Complaints | Changing fee earner
Eleanor Kilner explains why appreciating the relationship between client and fee-earner is key to rectifying where a fee-earner has changed and the client has not been informed
While there is no SRA rule to say that you must inform the client of a change of fee earner, it is bad practice and poor customer service not to do so. This article deals with one of the most surprisingly common complaints against firms; what to do where a fee-earner handling the matter is changed and the client is not informed.
In this case, you are the matter partner acting for a client in their defence of a claim.
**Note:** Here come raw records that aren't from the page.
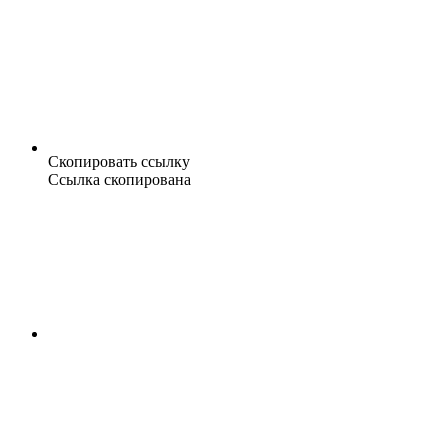
Скопировать ссылку
Ссылка скопирована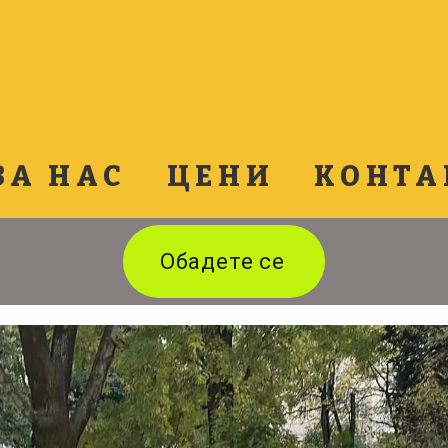
ЗА НАС
ЦЕНИ
КОНТА
Обадете се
Upon receipt of instructions from the client, you send out your terms and conditions and client care letter which, among other things, advises them of the partner (you) and the fee earner who will be acting, their position and charge out rate.
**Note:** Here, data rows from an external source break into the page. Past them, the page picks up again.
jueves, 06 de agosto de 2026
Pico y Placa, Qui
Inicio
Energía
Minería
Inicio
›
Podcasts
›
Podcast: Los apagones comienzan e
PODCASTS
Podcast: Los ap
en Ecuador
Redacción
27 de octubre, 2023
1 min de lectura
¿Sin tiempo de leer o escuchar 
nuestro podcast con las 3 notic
Two months into the matter, the original fee-earner leaves the firm and you allocate the file to another fee earner with the relevant experience. Although a client would not generally object to this (if asked), you forget to ask the client's permission. The new fee earner takes over day-to-day conduct of the matter for two weeks before a bill is raised. Upon receipt of the bill, the client notices that the new fee earner has been working on the matter at a slightly higher rate and calls you. Under the circumstances you must apologise immediately; clearly you should have asked the client's permission.
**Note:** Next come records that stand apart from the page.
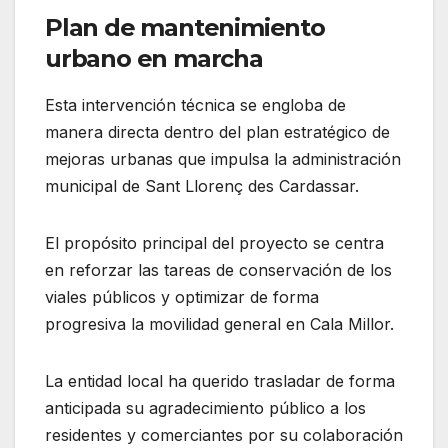
Plan de mantenimiento
urbano en marcha
Esta intervención técnica se engloba de
manera directa dentro del plan estratégico de
mejoras urbanas que impulsa la administración
municipal de Sant Llorenç des Cardassar.
El propósito principal del proyecto se centra
en reforzar las tareas de conservación de los
viales públicos y optimizar de forma
progresiva la movilidad general en Cala Millor.
La entidad local ha querido trasladar de forma
anticipada su agradecimiento público a los
residentes y comerciantes por su colaboración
You must appreciate that the relationship with the client may have been affected. While this is concerning, particularly if you were hoping for repeat business, you will want to avoid charging the new fee earner out at a lower rate. In the circumstances you will need to explain the reasons for the change, comment on the new fee earner's suitability to act on the matter given their skills and experience and the advantages of their involvement. You might point out that the allocation of the file to a more experienced day-to-day fee earner is likely to decrease the amount of time spent (and therefore charged) by you, a more expensive partner. You should also drop charges for the new fee earner's reading in time. This should appease the client.
Although placating the client is a key priority, you will also need to have an eye to costs budgeting, particularly in view of the new requirements brought in as a result of the Jackson costs reforms. You may need to send the client an updated costs budget. This will clearly depend on whether the total time is changed for each task and/or this does not fall within any margin of error factored in. Further, depending on the stage of the claim, this may require a new costs budget to be agreed between the parties (on the basis that this occurs post CMC).
Finally you should make efforts to reaffirm the client's value to the practice and the practice's commitment to good client service, perhaps informing them of other benefits your firm offers to its clients such as relevant seminars and newsletters that are available to them.